Abstract

Background: Red cell overproduction in certain lung and heart conditions causing hypoxia is a well-known entity. This mechanism is thought to be compensatory to the chronic hypoxia. But how this red cell overproduction and other red cell variables affect the morbidity and mortality of these secondary or reactive erythrocytosis patients has not been studied. Our goal is to see the effect of red cell parameters and other routinely obtained laboratory values in the clinical outcomes of secondary erythrocytosis patients in our ethnically diverse and large urban population.

Methods: Patients ≥ 18 years of age seen at our center from 1998 to 2015 with a diagnosis of polycythemia or erythrocytosis, either primary or secondary, with follow up of at least one year, were included. This was done with the help of Clinical Looking Glass software after obtaining Institutional Review Board approval. Secondary erythrocytosis was confirmed by evaluating each medical record in detail. After confirming diagnosis, further evaluation and data collection were obtained including demographic variables, the following lab values at diagnosis and the mean values since diagnosis: Hemoglobin (Hb), Mean Corpuscular Volume( MCV), Red Cell Distribution Width ( RDW), White Blood Cell counts ( WBC), platelet counts and albumin level. All analyses were conducted using STATA statistical software. Kaplan-Meier curves were constructed to compare survival by various subgroups. Hazard ratios were calculated using multivariate Cox regression models to adjust for co-variates to compare mortality risk and identify potential independent predictors of mortality.
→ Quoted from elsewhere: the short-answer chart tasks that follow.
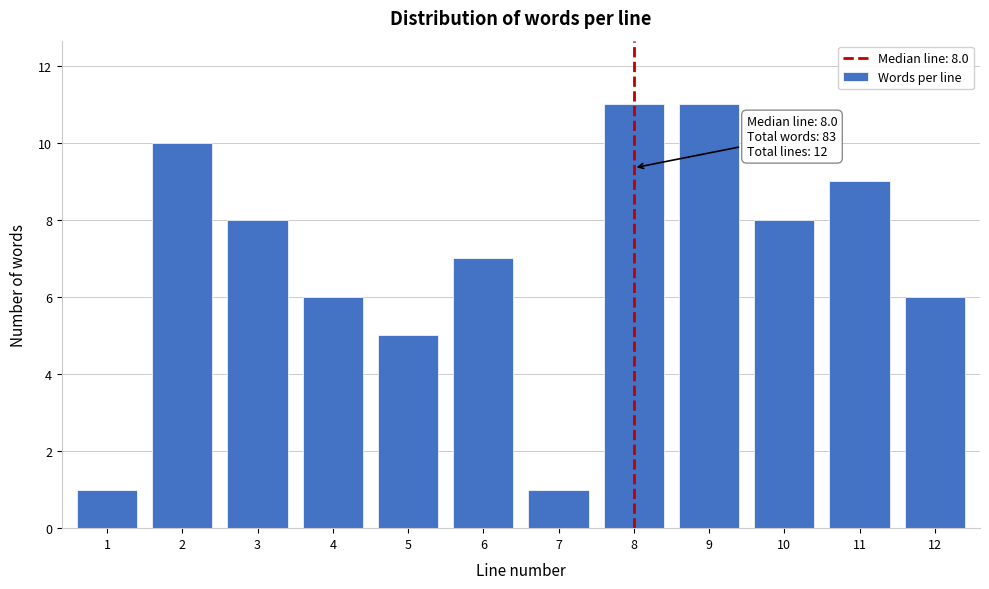

Reading right to left, list all the values displayed in this chart.

12=6	11=9	10=8	9=11	8=11	7=1	6=7	5=5	4=6	3=8	2=10	1=1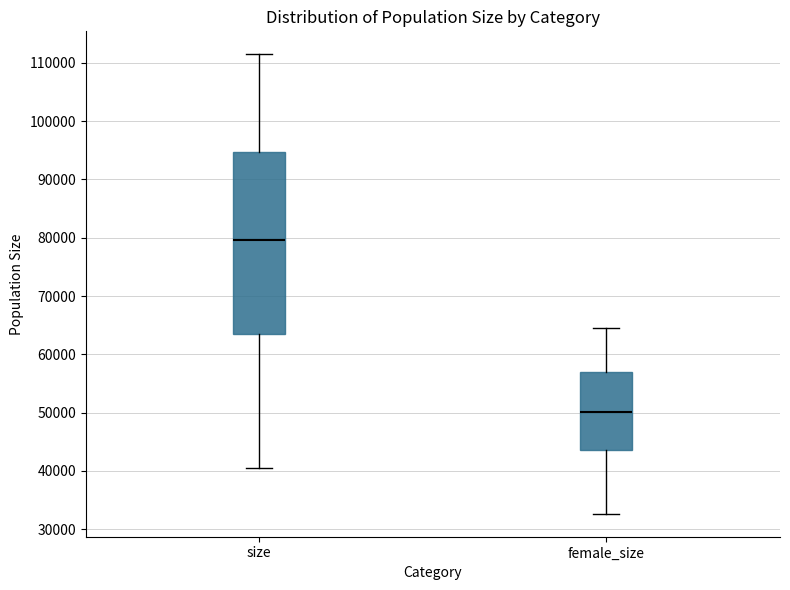

Which box has the lowest median line?

female_size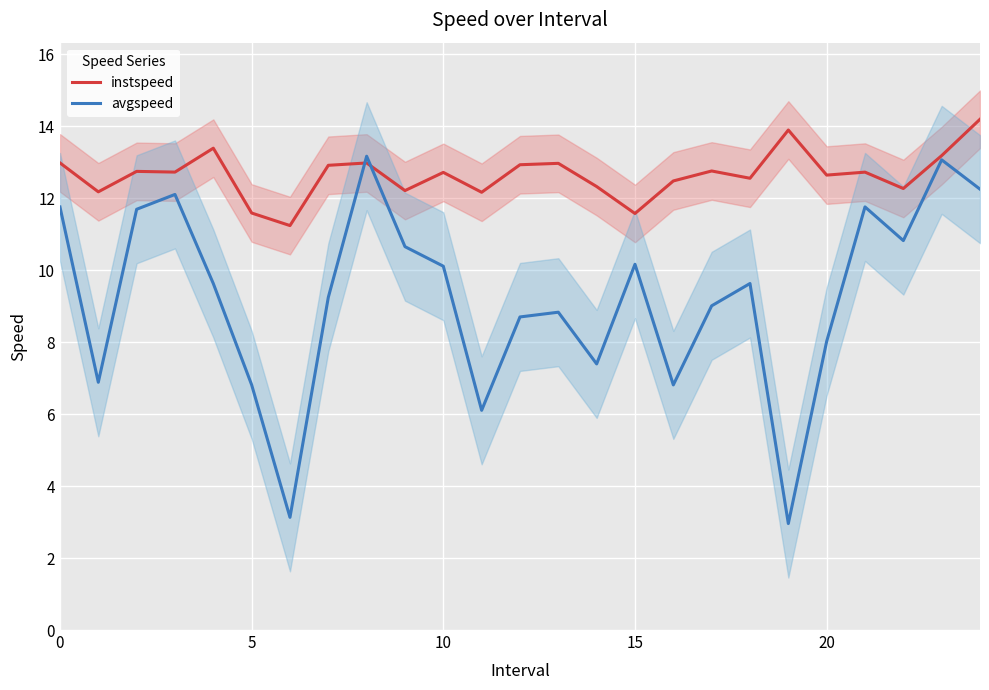

True or false: avgspeed and instspeed cross at least once.

True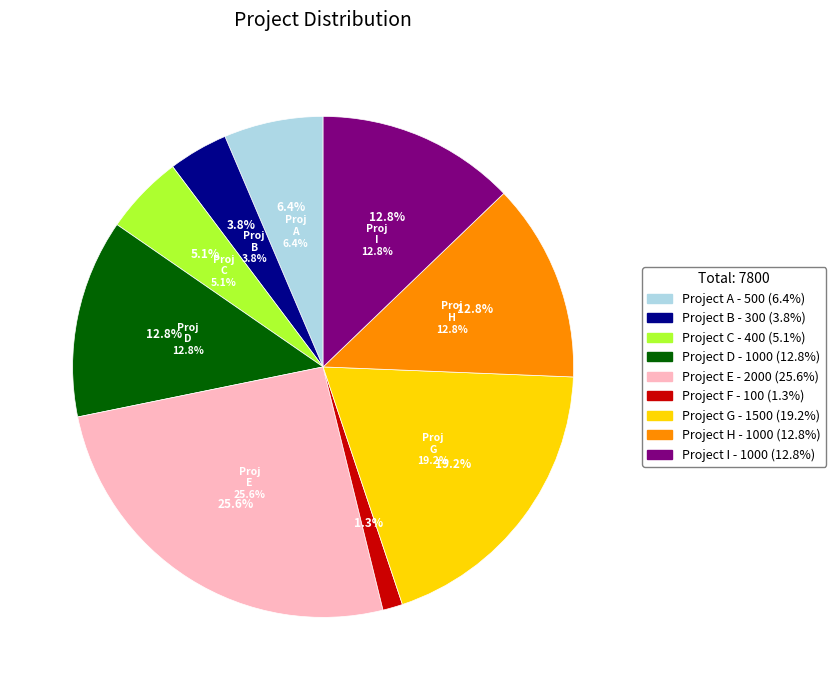

What percentage is NOT represented by Project C?

94.9%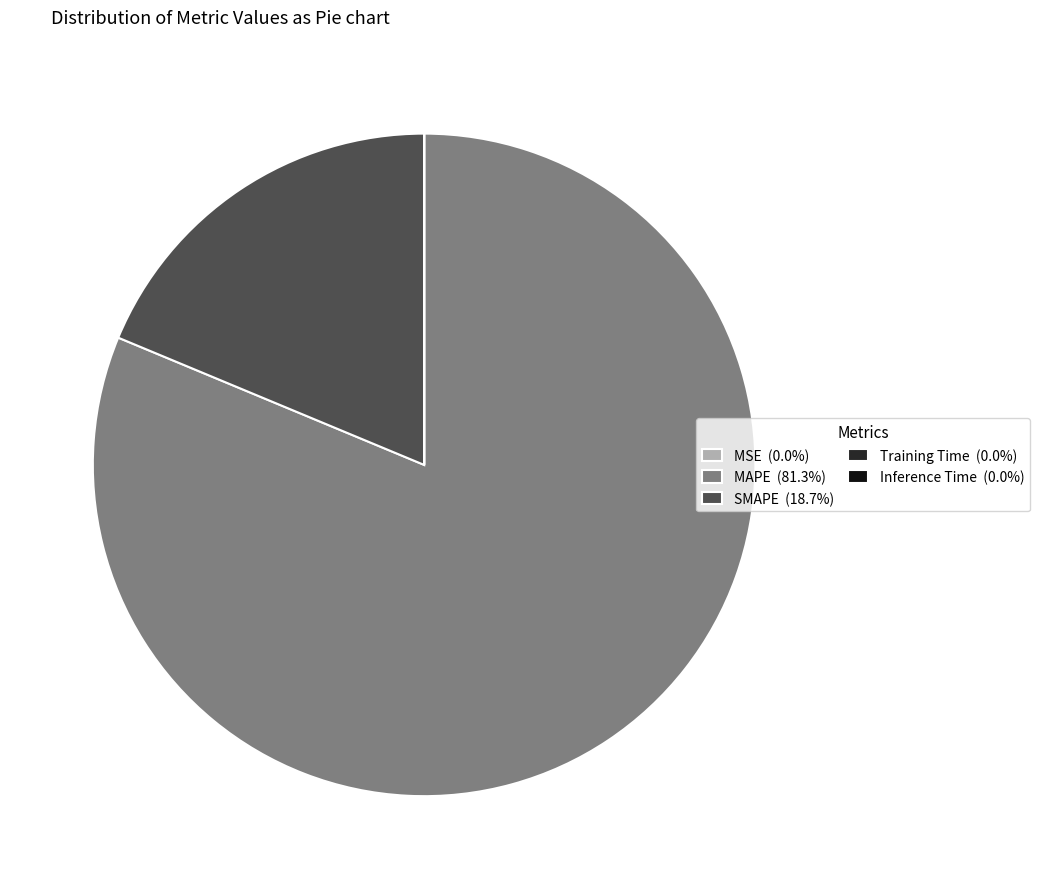

Does any single category account for the majority?

Yes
Results: 190 patients with secondary erythrocytosis and 69 patients with Primary Polycythemia Vera were included in the study. Our population with secondary erythrocytosis consisted of 48 % Hispanic, 27 % Caucasian and 25% African American subjects. The main causes of secondary erythrocytosis were Lung and cardiac diseases, namely Chronic Obstructive Pulmonary Disease (COPD) in 29% and Obstructive Sleep Apnea (OSA) in 15%. Figure 1 depicts the various causes of secondary erythrocytosis. We found significant higher survival in patients with secondary erythrocytosis compared to Primary Polycythemia Vera (p value: 0.05) as shown in Figure 2a. Amongst the various laboratory parameters, the strongest interaction with the disease status was of mean RDW with secondary erythrocytosis. Subjects with high mean RDW had significantly worse survival in the secondary erythrocytosis group with a p value of 1.02*10-6. Another intriguing finding was that higher hemoglobin levels, both at diagnosis and mean values, were not associated with worse survival in these patients. When we further evaluated secondary erythrocytosis patients with high RDW (> 16.1) to normal RDW, there was a very significantly worse survival in patients with high RDW (p-value = 7*10-5). Also, when we compared secondary erythrocytosis with high RDW and Primary Polycythemia patients, there was no difference in survival (Figures 2b and c).

Conclusions: This is a novel study in a minority rich population regarding the different common lab parameters in secondary erythrocytosis. RDW is a ubiquitously reported lab value. RDW is a measure of the range of variation of red blood cell volume that is reported as part of a standard complete blood count. Anisocytosis is when RBCs are of unequal sizes, thus equivalent to high RDW. Increased RDW has been linked to worse survival in various lung and heart diseases in the past. Our study proves this concept in the patients with reactive erythrocytosis often found in advanced lung and heart disease patients. Furthermore, our study gives a very strong possible explanation for this finding; that disordered overproduction of red blood cells under the stress of chronic hypoxia leads to higher RDW. The degree of hypoxia and resulting dyserythropoiesis might not be very obvious to the treating clinician and observing the trend of RDW could be very helpful in these situations. We conclude that high RDW in patients with secondary erythrocytosis should be taken very seriously and all attempts should be made to treat the underlying condition causing high hemoglobin.

Disclosures

No relevant conflicts of interest to declare.